RECORDED DATA START
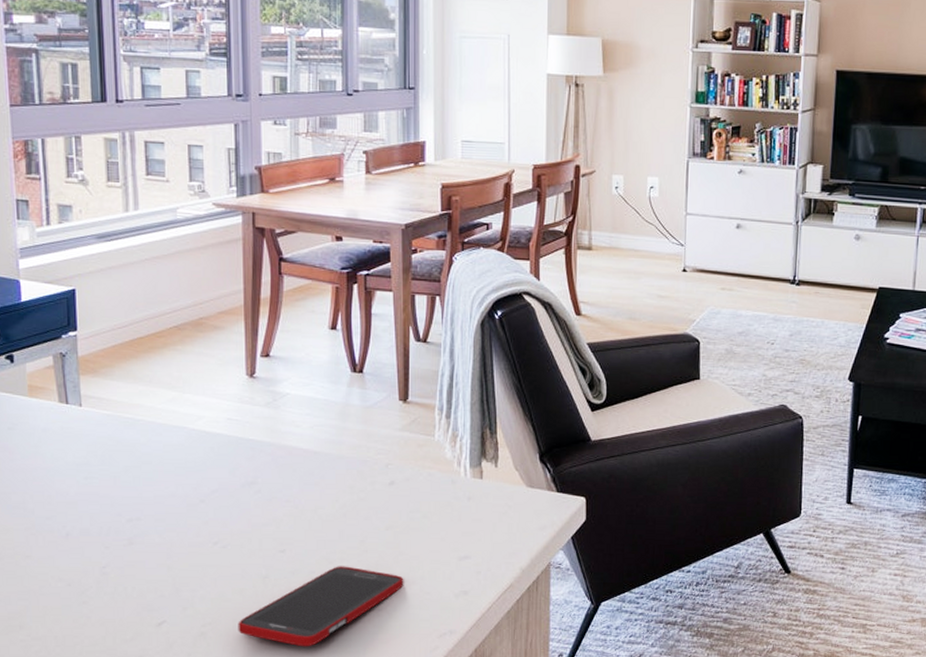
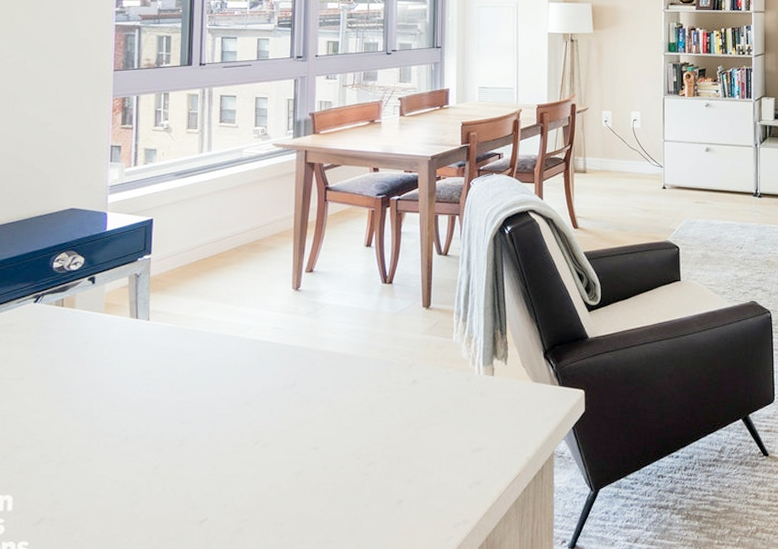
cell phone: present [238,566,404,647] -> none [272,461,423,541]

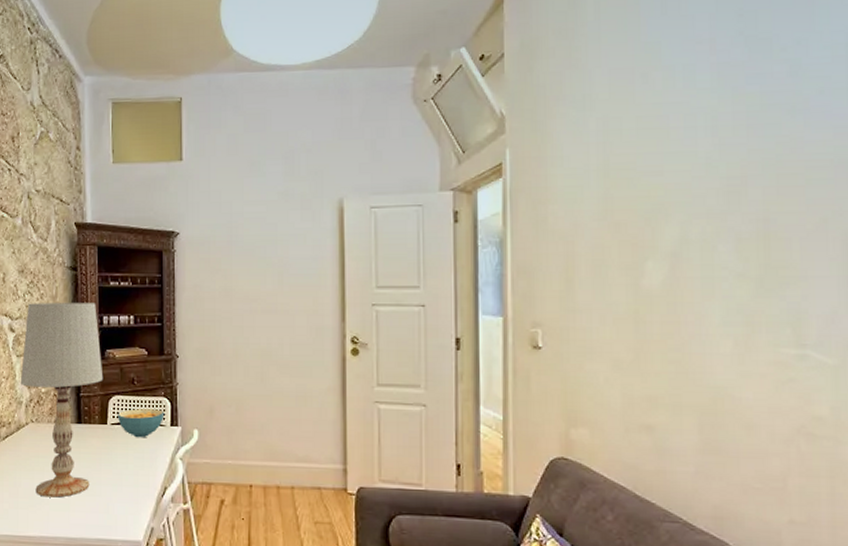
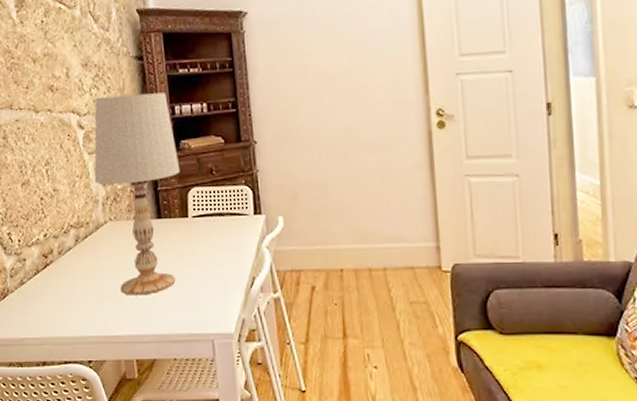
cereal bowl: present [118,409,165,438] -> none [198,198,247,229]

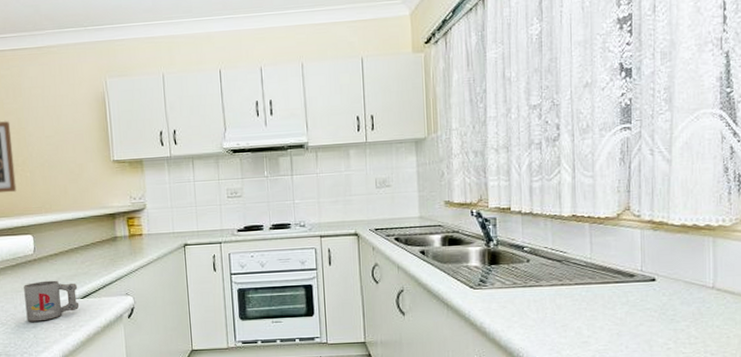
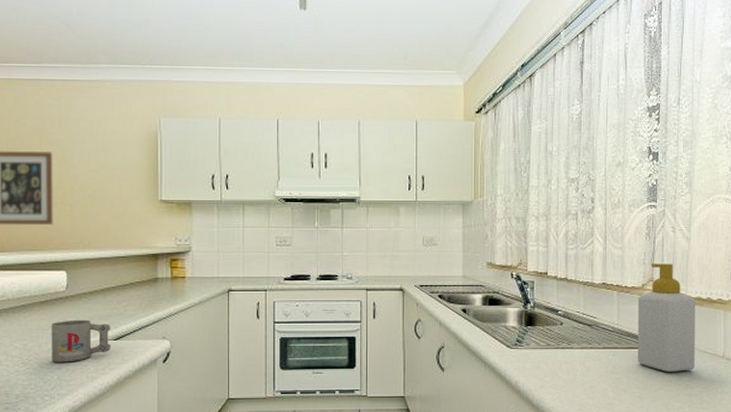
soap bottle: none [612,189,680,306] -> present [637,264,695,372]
RECORDED DATA END
RECORDED DATA START
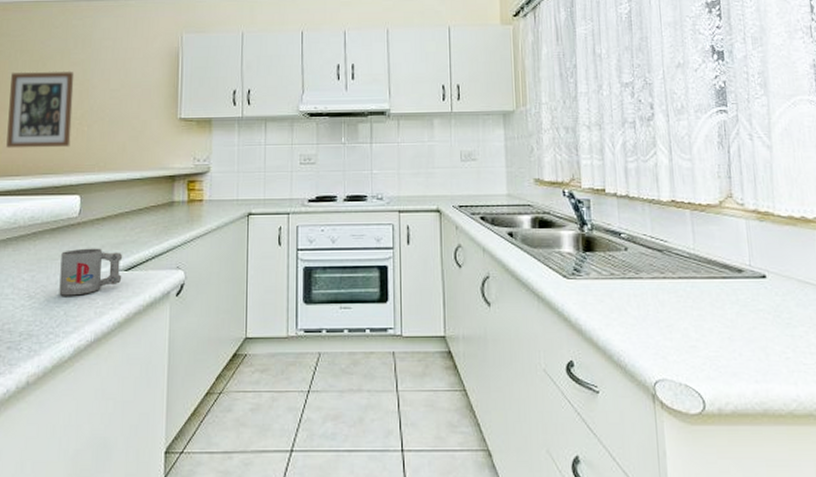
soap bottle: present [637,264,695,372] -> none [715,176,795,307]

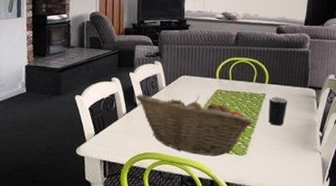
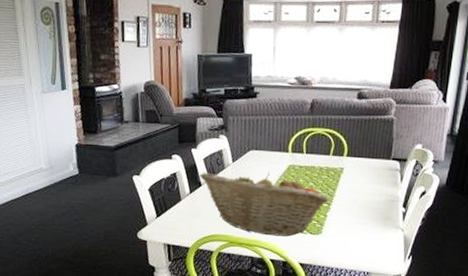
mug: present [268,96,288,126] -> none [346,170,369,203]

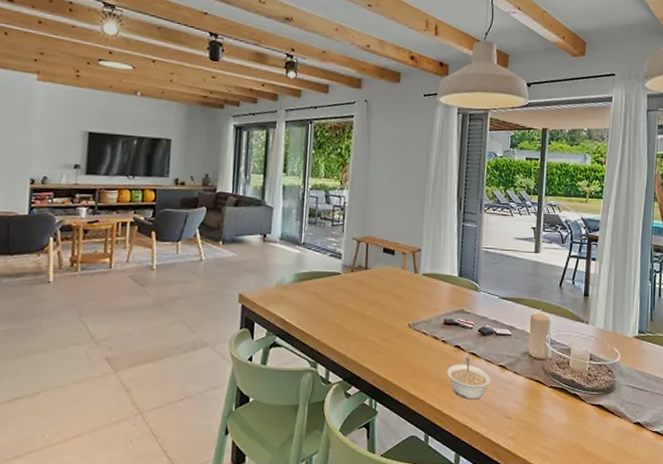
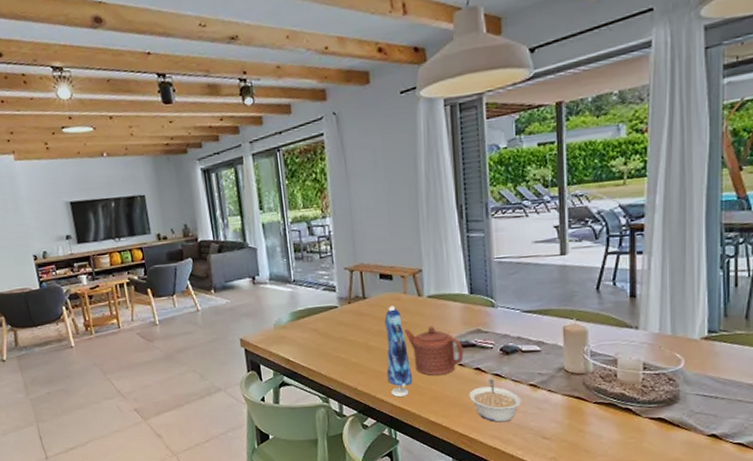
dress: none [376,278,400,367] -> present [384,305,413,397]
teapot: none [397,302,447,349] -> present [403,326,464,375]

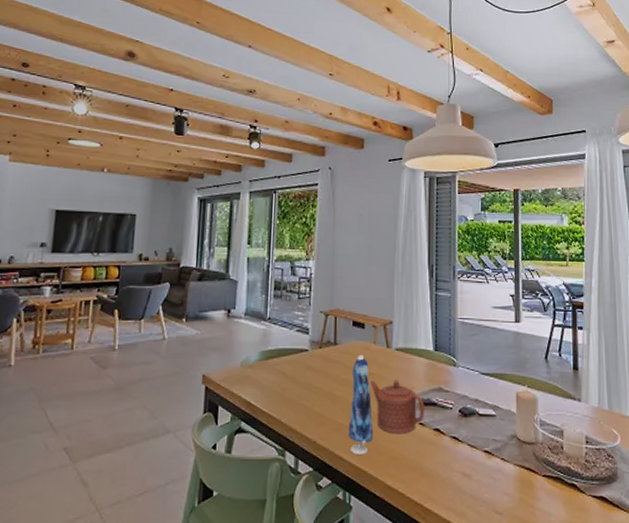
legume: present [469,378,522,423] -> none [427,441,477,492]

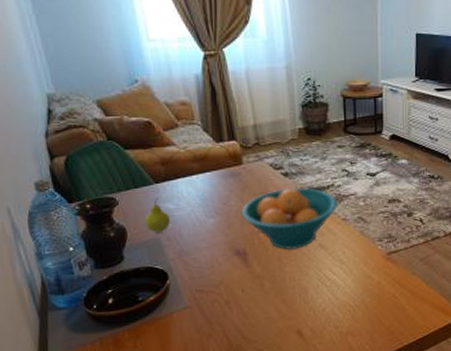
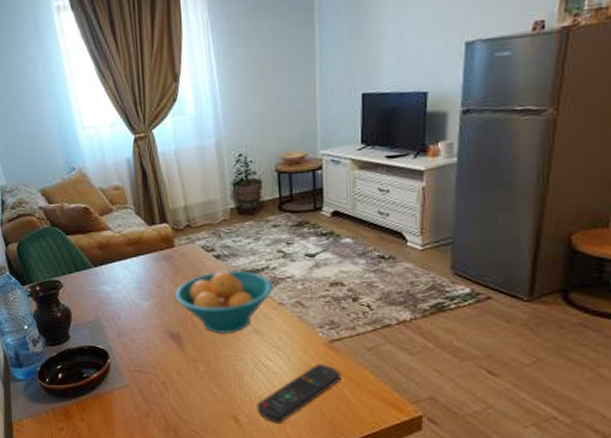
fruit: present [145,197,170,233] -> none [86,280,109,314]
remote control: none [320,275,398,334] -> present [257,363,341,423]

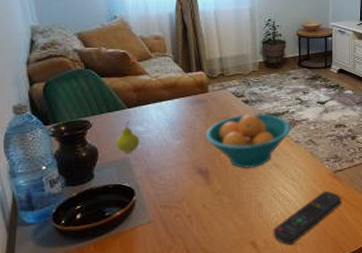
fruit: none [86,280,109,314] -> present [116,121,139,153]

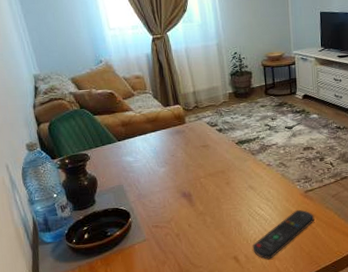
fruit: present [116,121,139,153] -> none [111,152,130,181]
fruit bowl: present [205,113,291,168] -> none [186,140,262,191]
RECORDED DATA END
*EXERCISE INSTRUCTIONS*. Set down word for word the lines above from the one with "remote control: none" up to and including the one with "fruit bowl: present". Omit every picture.

*TASK OUTPUT*.
remote control: none [320,275,398,334] -> present [257,363,341,423]

fruit: none [86,280,109,314] -> present [116,121,139,153]

fruit: present [116,121,139,153] -> none [111,152,130,181]
fruit bowl: present [205,113,291,168] -> none [186,140,262,191]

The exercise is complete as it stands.